#### [PROBLEM REQUIREMENTS]
For this item, repeat the material exactly while omitting its pictures.

━━━━━ DATA SUPPLIED

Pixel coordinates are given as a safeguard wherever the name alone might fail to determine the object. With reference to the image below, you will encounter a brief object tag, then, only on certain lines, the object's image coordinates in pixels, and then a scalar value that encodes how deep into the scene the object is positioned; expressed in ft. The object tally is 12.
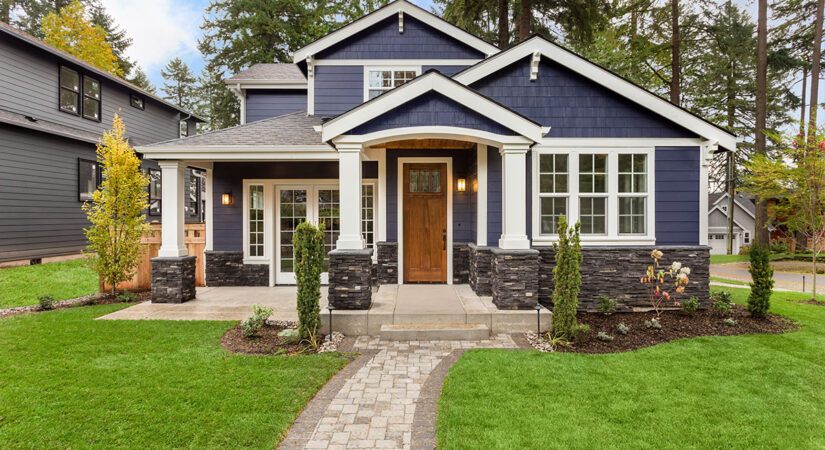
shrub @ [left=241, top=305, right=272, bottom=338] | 16.99
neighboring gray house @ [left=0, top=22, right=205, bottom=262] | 35.12
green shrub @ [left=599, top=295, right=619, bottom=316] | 20.81
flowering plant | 21.25
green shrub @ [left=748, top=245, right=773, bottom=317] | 19.56
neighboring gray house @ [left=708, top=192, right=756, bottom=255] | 91.71
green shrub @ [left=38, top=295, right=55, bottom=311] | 21.79
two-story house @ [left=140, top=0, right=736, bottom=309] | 19.75
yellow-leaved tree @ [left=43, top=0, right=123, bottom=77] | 58.39
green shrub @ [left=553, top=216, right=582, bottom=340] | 16.21
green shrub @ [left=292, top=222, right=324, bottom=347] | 16.20
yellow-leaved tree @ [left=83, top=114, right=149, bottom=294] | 23.82
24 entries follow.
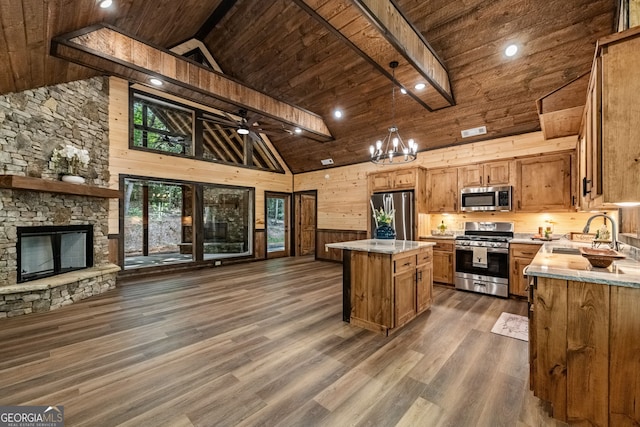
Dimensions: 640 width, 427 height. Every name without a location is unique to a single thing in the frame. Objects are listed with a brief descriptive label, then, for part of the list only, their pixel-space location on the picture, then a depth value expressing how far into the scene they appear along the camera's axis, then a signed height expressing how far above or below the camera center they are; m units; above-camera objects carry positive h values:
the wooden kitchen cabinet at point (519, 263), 4.12 -0.79
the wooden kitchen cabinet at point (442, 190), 5.23 +0.45
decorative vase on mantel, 4.23 +0.56
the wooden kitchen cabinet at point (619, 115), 1.54 +0.56
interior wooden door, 8.77 -0.32
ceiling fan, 4.61 +1.55
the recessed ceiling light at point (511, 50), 3.70 +2.24
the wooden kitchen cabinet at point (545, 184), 4.18 +0.45
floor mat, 2.96 -1.33
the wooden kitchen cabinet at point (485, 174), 4.70 +0.68
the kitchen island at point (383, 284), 2.99 -0.84
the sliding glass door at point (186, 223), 6.61 -0.27
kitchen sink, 2.76 -0.41
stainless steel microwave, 4.63 +0.24
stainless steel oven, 4.30 -0.80
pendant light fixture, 3.67 +1.55
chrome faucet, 2.70 -0.29
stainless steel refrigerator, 5.48 -0.01
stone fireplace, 3.60 +0.22
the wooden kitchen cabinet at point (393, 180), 5.52 +0.71
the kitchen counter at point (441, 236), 4.98 -0.45
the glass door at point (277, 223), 8.20 -0.31
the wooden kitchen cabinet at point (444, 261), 4.88 -0.89
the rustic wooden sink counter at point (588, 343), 1.54 -0.79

━━━━━━━━━━

#### [REPLY]
Pixel coordinates are given as a safeguard wherever the name alone might fail to determine the object. With reference to the image below, you will encounter a brief object tag, then, only on certain lines, the object's image coordinates in pixels, and then a scalar value that encodes how deep into the scene the object is positioned; expressed in ft. The object tally is 12.
shrub @ [left=241, top=305, right=272, bottom=338] | 16.99
neighboring gray house @ [left=0, top=22, right=205, bottom=262] | 35.12
green shrub @ [left=599, top=295, right=619, bottom=316] | 20.81
flowering plant | 21.25
green shrub @ [left=748, top=245, right=773, bottom=317] | 19.56
neighboring gray house @ [left=708, top=192, right=756, bottom=255] | 91.71
green shrub @ [left=38, top=295, right=55, bottom=311] | 21.79
two-story house @ [left=140, top=0, right=736, bottom=309] | 19.75
yellow-leaved tree @ [left=43, top=0, right=123, bottom=77] | 58.39
green shrub @ [left=553, top=216, right=582, bottom=340] | 16.21
green shrub @ [left=292, top=222, right=324, bottom=347] | 16.20
yellow-leaved tree @ [left=83, top=114, right=149, bottom=294] | 23.82
24 entries follow.
Dimensions: 640 width, 427 height. Every name without a location is unique to a single thing in the frame. Objects are listed with a brief descriptive label, then, for part of the list only, their pixel-space location on the picture, then a depth value expressing how far into the scene they appear along the camera's axis, then a signed height expressing how far above or below the camera center they are; m units; above-camera objects carry positive h values:
the wooden kitchen cabinet at point (519, 263), 4.12 -0.79
the wooden kitchen cabinet at point (442, 190), 5.23 +0.45
decorative vase on mantel, 4.23 +0.56
the wooden kitchen cabinet at point (619, 115), 1.54 +0.56
interior wooden door, 8.77 -0.32
ceiling fan, 4.61 +1.55
the recessed ceiling light at point (511, 50), 3.70 +2.24
the wooden kitchen cabinet at point (545, 184), 4.18 +0.45
floor mat, 2.96 -1.33
the wooden kitchen cabinet at point (485, 174), 4.70 +0.68
the kitchen island at point (383, 284), 2.99 -0.84
the sliding glass door at point (186, 223), 6.61 -0.27
kitchen sink, 2.76 -0.41
stainless steel microwave, 4.63 +0.24
stainless steel oven, 4.30 -0.80
pendant light fixture, 3.67 +1.55
chrome faucet, 2.70 -0.29
stainless steel refrigerator, 5.48 -0.01
stone fireplace, 3.60 +0.22
the wooden kitchen cabinet at point (393, 180), 5.52 +0.71
the kitchen counter at point (441, 236), 4.98 -0.45
the glass door at point (277, 223), 8.20 -0.31
the wooden kitchen cabinet at point (444, 261), 4.88 -0.89
the rustic wooden sink counter at point (588, 343), 1.54 -0.79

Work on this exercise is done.